_To be done_
Duplicate the Mutt mailing-list post from "On 2009-03-06_12:04:58, Rajarajan" to "I have now." word for word.

_Source text_
::::::::::
Re: Batch Individual Save?
On 2009-03-06_12:04:58, Rajarajan Rajamani wrote:
> On 09:03 Fri 06 Mar , Paul E Condon wrote:
> > I find myself in possession of an email folder in which there are
> > close to a thousand emails. These emails are from many different
> > senders. I want to create folders according to sender email address
> > just as would happen if I were to press 's' on each email
> > individually. But when I press 's' I get two prompts that I need to
> > respond to before Mutt actually saves the email into the folder that
> > it has suggested. This is tedious.
> >
> > But if I tag the whole lot and do ';' and 's', all the emails
> > go to a single folder, based on the sender of ONE of the emails.
> > This is OK for solving some other problem, but not the problem
> > that I have now.
> >
> > Is there some way of automating what happens when I type
> > 's','\n','\n' over and over again?
> >
> > FYI, it may make a difference: I am using a maildir format repository
> > for the folders, with no subfolders, either real or apparent.
::::::::::
_Supplied information_
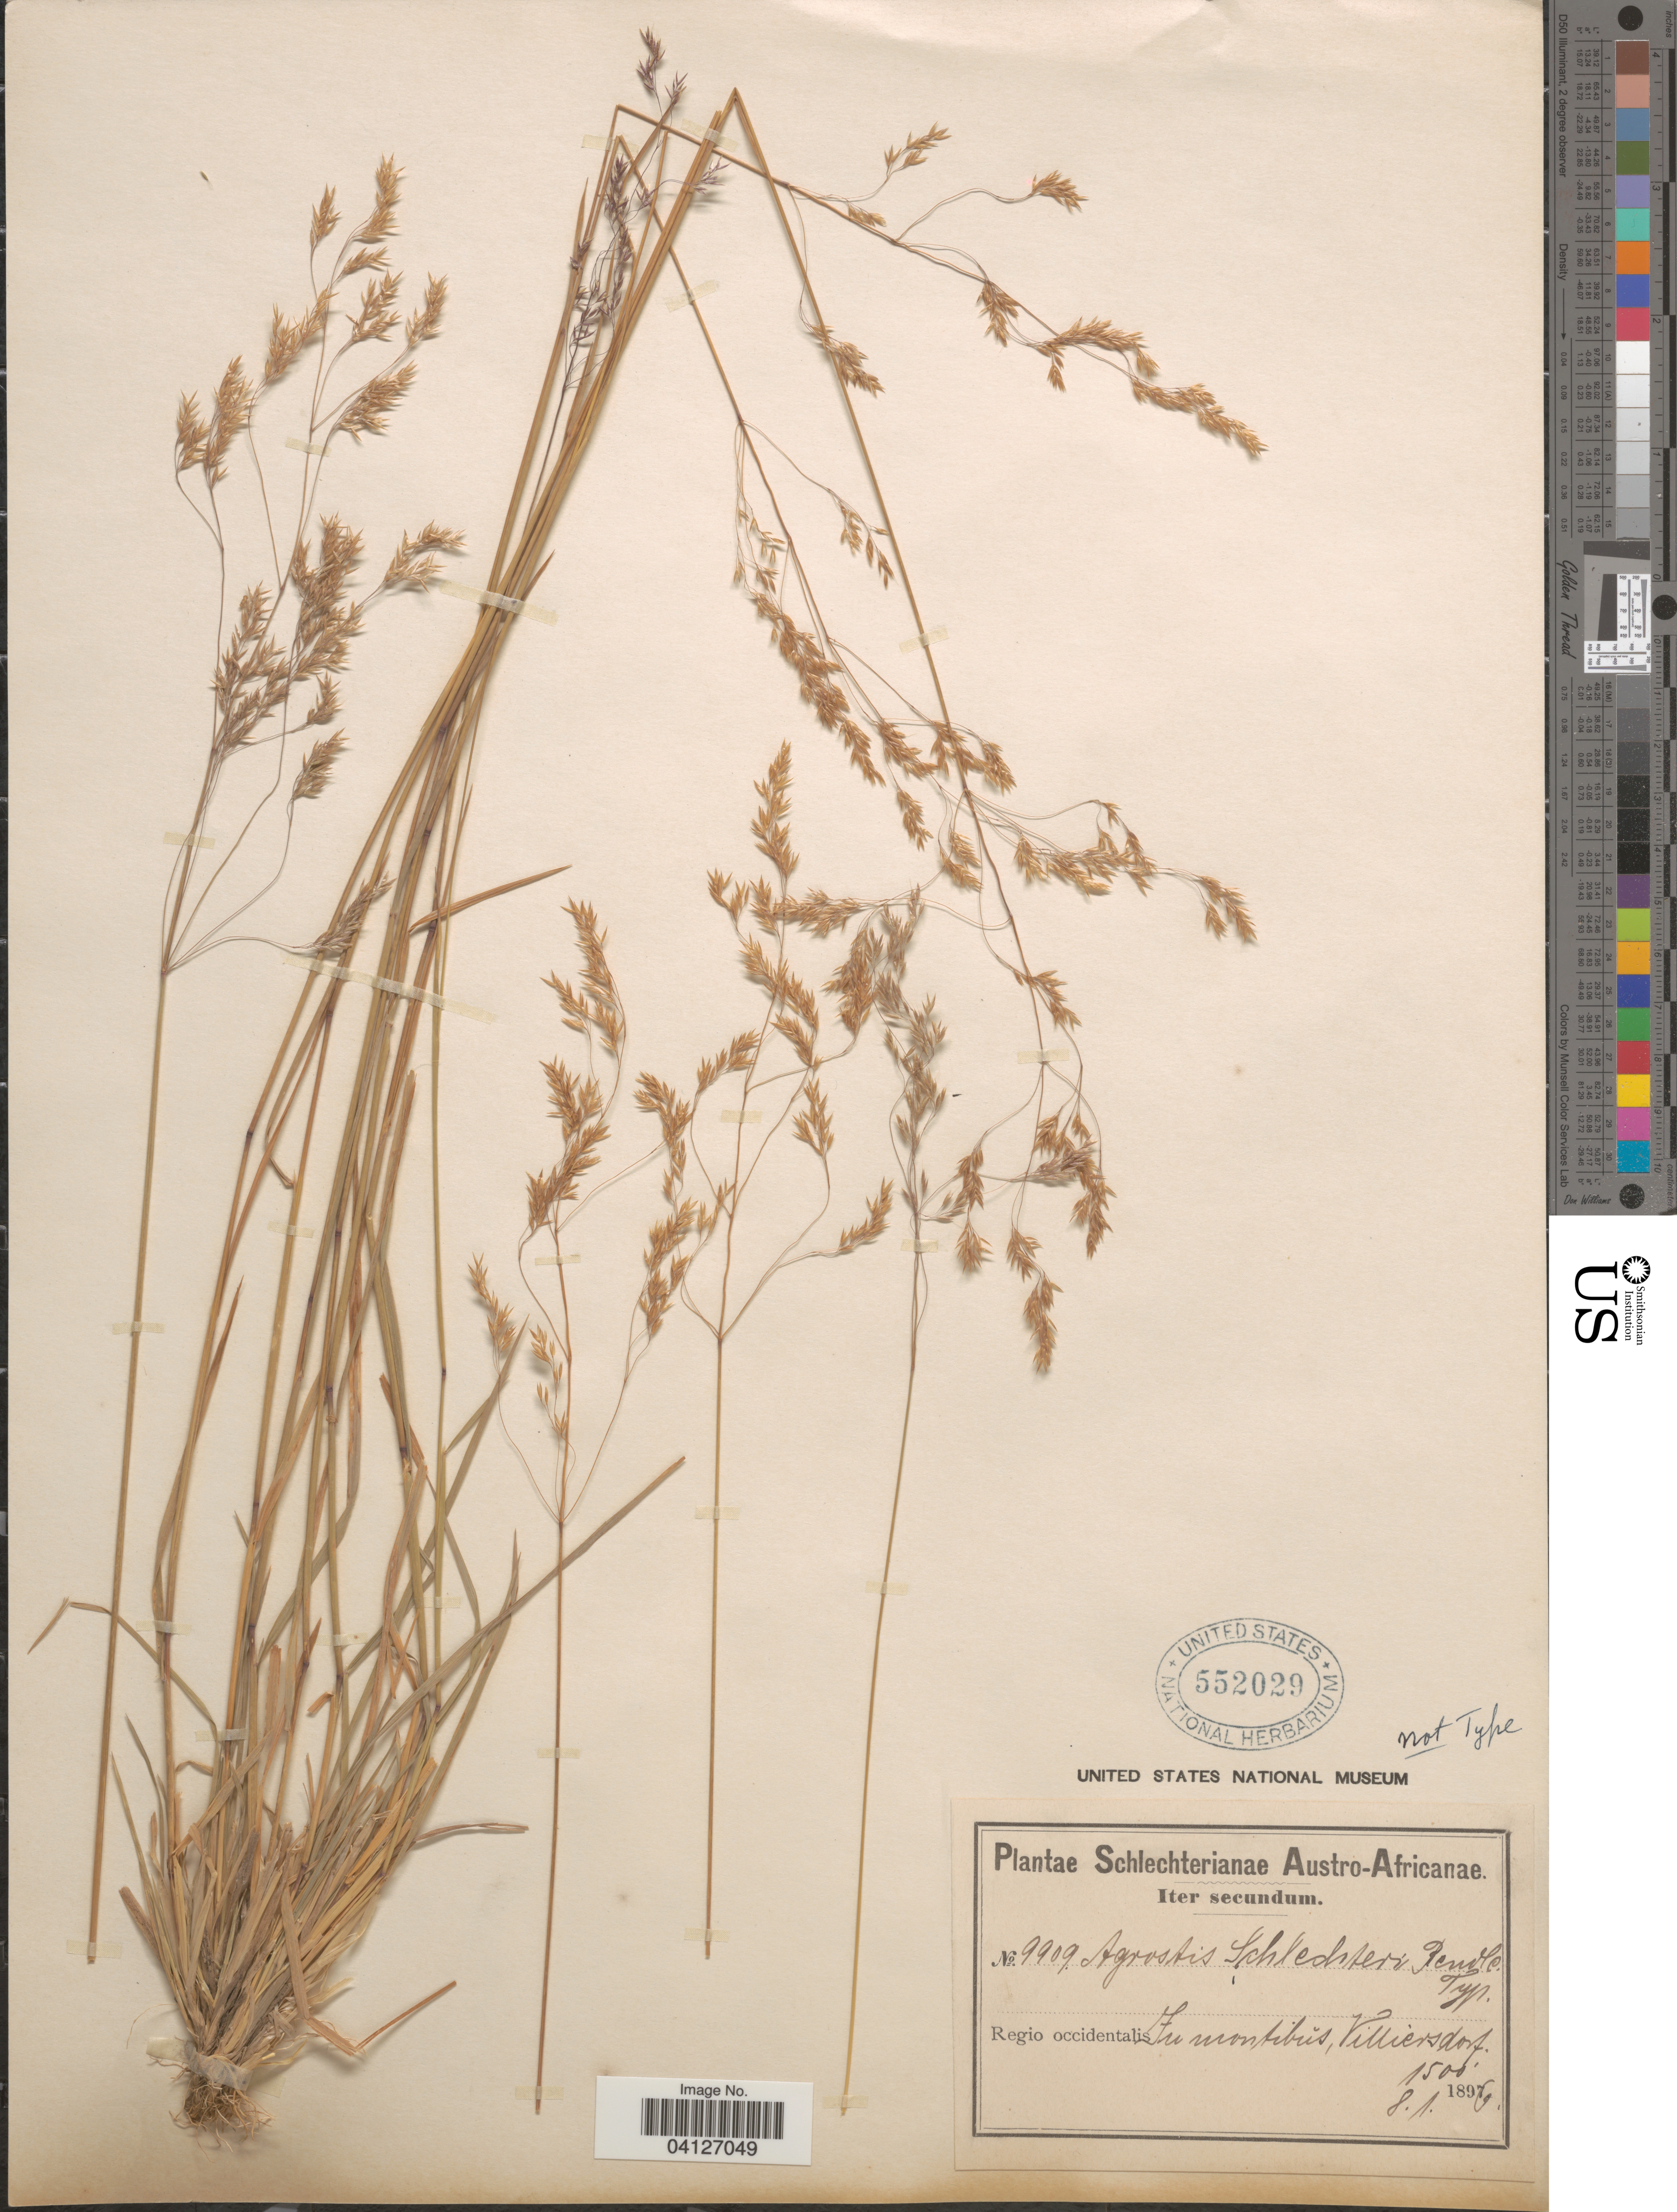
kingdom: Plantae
::::::::::
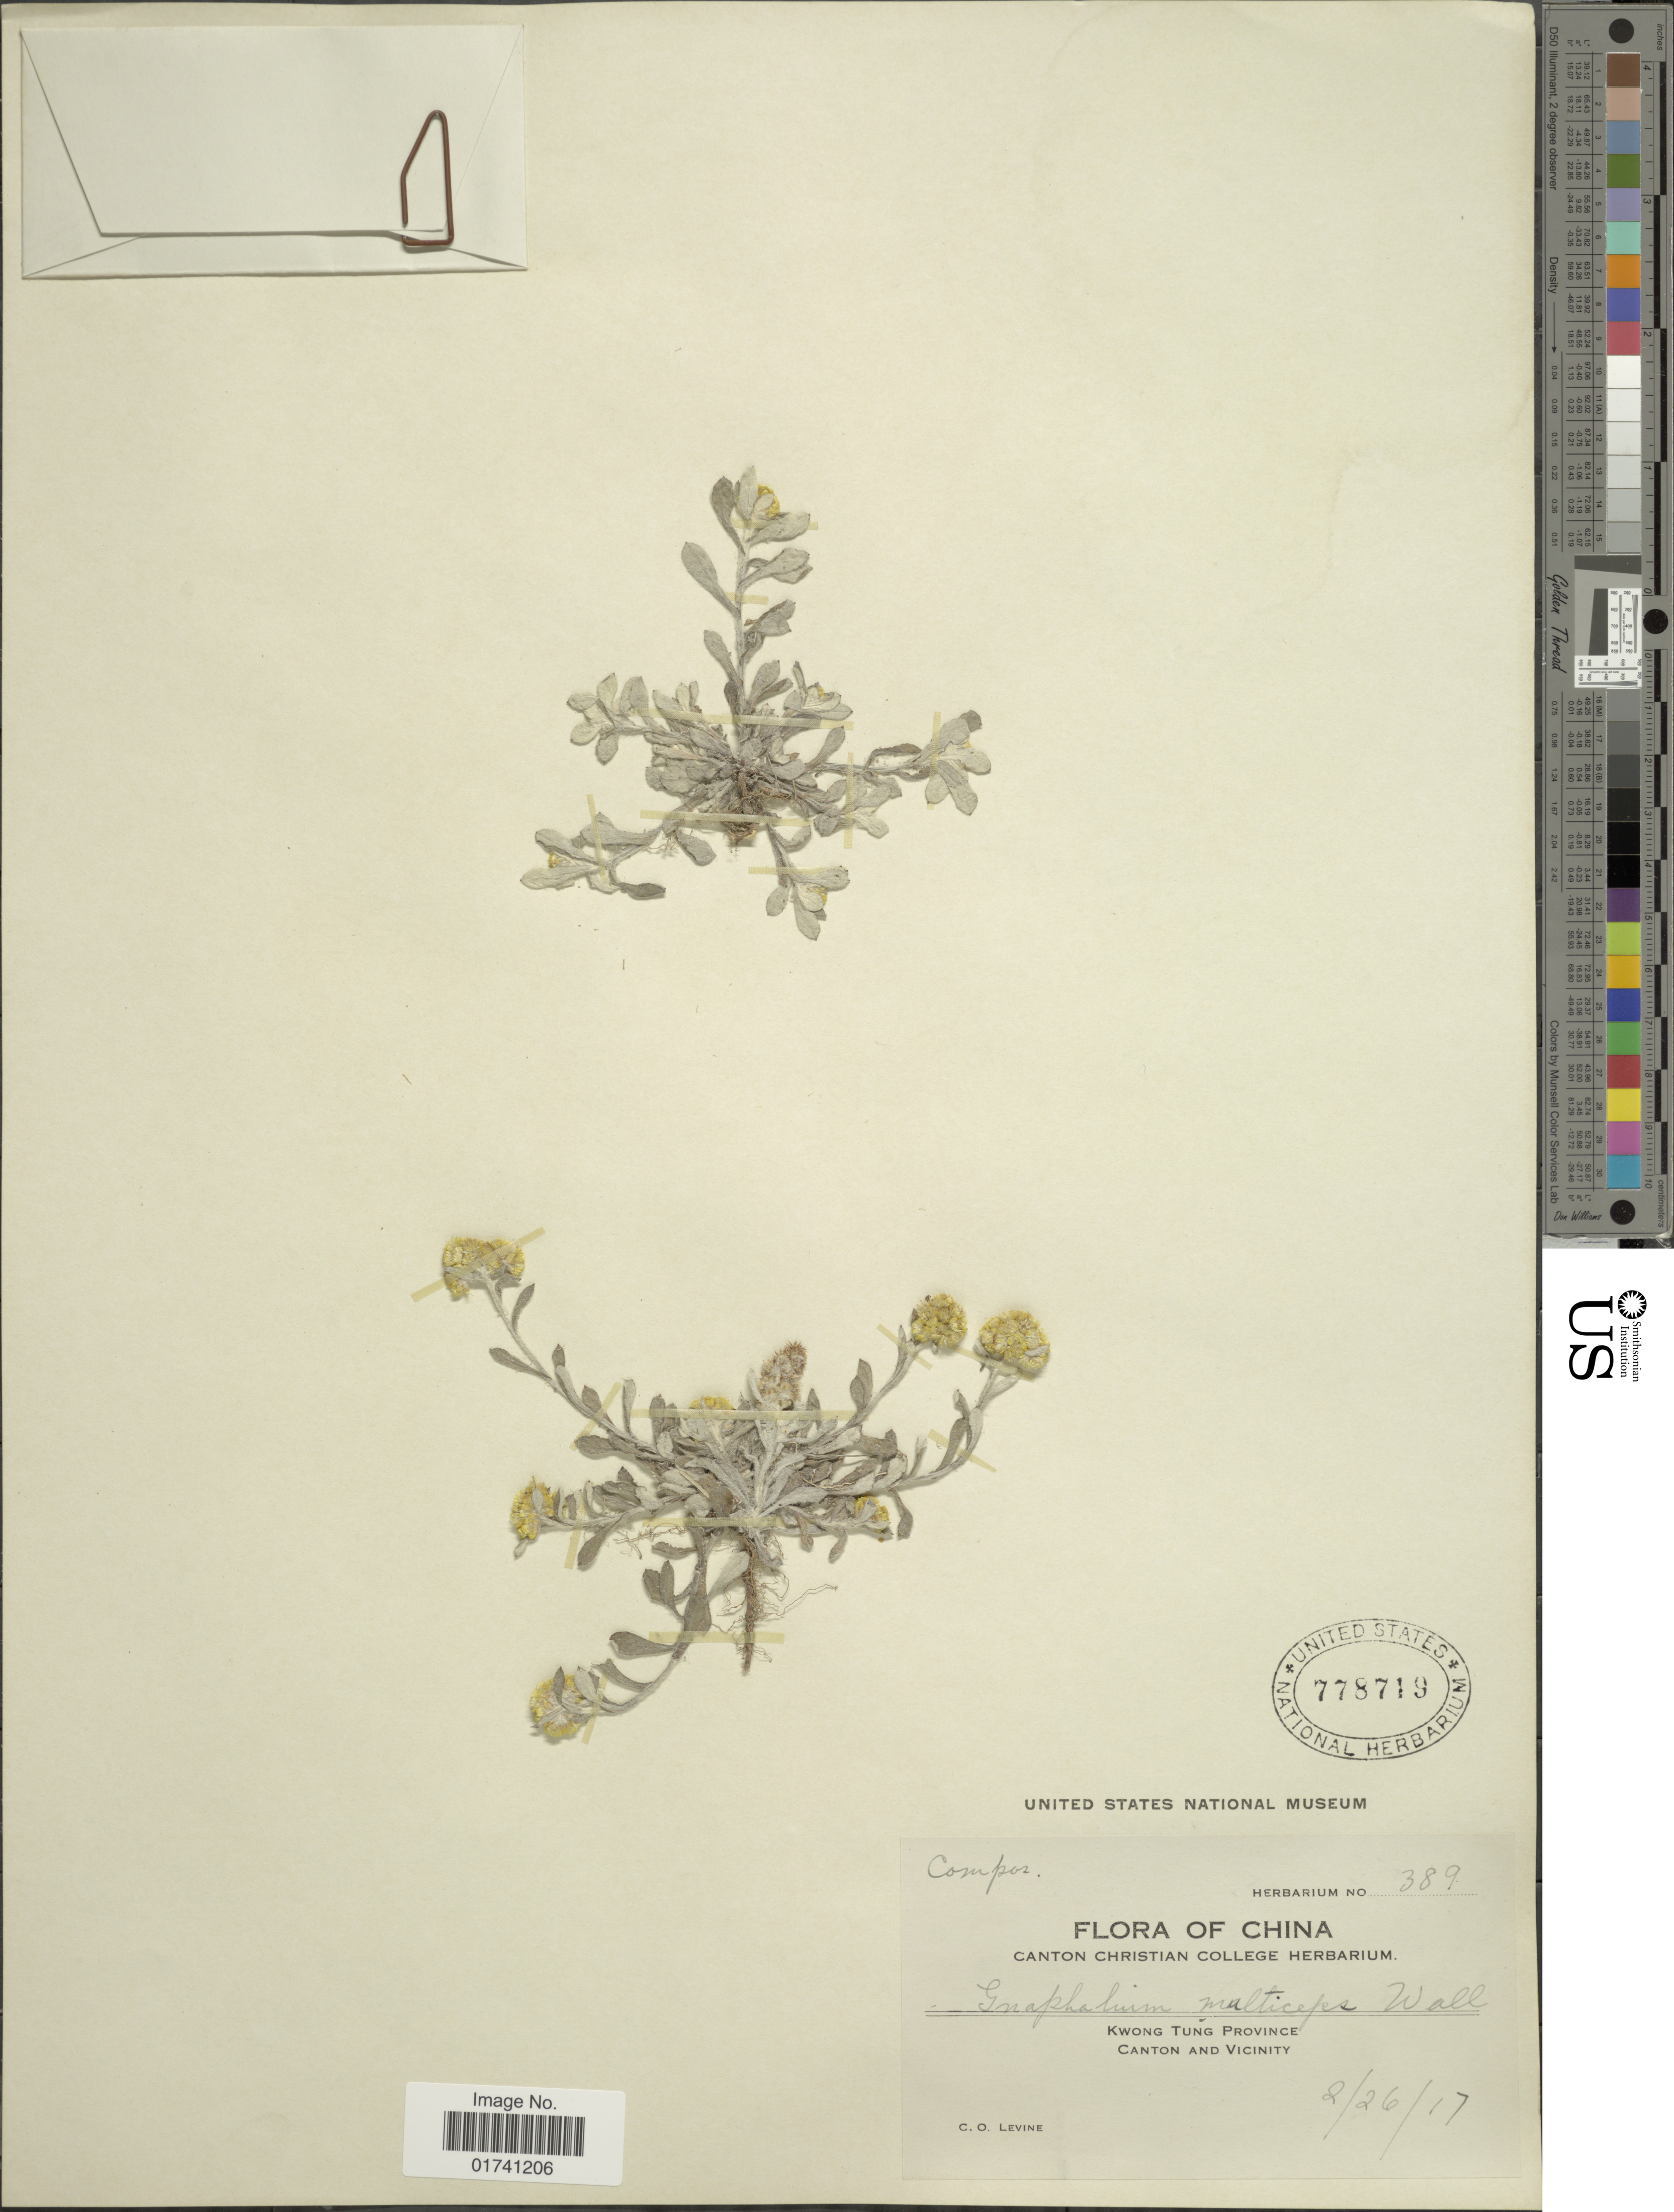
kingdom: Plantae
::::::::::
_Response to the exercise_
On 2009-03-06_12:04:58, Rajarajan Rajamani wrote:
> On 09:03 Fri 06 Mar , Paul E Condon wrote:
> > I find myself in possession of an email folder in which there are
> > close to a thousand emails. These emails are from many different
> > senders. I want to create folders according to sender email address
> > just as would happen if I were to press 's' on each email
> > individually. But when I press 's' I get two prompts that I need to
> > respond to before Mutt actually saves the email into the folder that
> > it has suggested. This is tedious.
> >
> > But if I tag the whole lot and do ';' and 's', all the emails
> > go to a single folder, based on the sender of ONE of the emails.
> > This is OK for solving some other problem, but not the problem
> > that I have now.